New South Korean Naval Base Planned On Border
posted by Paul Fiddian | 27.06.2012
The Republic of Korea Navy is set to construct a new frontline naval base to boost its presence on the fringe of the Yellow Sea which divides North and South Korea.
Approval has been given by the South Korean government to build on a 23,849 square metre-sized patch on Baengnyeong island.
Set to cost over $36m to develop, the new Republic of Korea naval base is due to be finished by the end of 2014, according to a report published by the Yonhap news organisation. The same source added that the base will have a permanent detachment of around 100 troops and feature a training ground and, potentially, a dock capable of launching small destroyer-type vessels.
Korean Border Naval Base
Baengnyeong island is among a group of five sited close to the North/South Korean border established by the UN after the Korean War. North Korea, unwilling to accept the demarcation, has consistently pushed for a new boundary line to be drawn up and the existing border has seen much combat action in recent years, most recently in 2010.

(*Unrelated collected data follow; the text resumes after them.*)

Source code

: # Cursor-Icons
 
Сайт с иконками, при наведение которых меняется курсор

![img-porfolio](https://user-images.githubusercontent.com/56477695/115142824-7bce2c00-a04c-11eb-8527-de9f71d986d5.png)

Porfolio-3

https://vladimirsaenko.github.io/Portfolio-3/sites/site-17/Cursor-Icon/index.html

The Republic of Korea Navy was established in 1945, so is the oldest element of the Republic of Korea Armed Forces. In 2010, it employed close to 70,000 naval personnel and was equipped with approximately 170 ships. Among these were about 20 warships, 12 submarines and around 100 fast attack craft and corvettes.
The Republic of Korea Navy has been operationally-deployed on several occasions, having been involved in the Korean War, the Vietnam War and, more recently, the War on Terrorism.
New South Korean Naval Base
The new South Korea naval base will, potentially, be the country's eighth, joining the existing facilities at Jinhae, Busan, Donghae, Pyeongtaek, Mokpo, Incheon and Pohang.
In related news, it's been reported that North Korea has just put the finishing touches to a new naval base located just 50 kilometres away from Baengnyeong island. Site to the north, it seems it will be used to launch and recover amphibious troop-carrying vessels.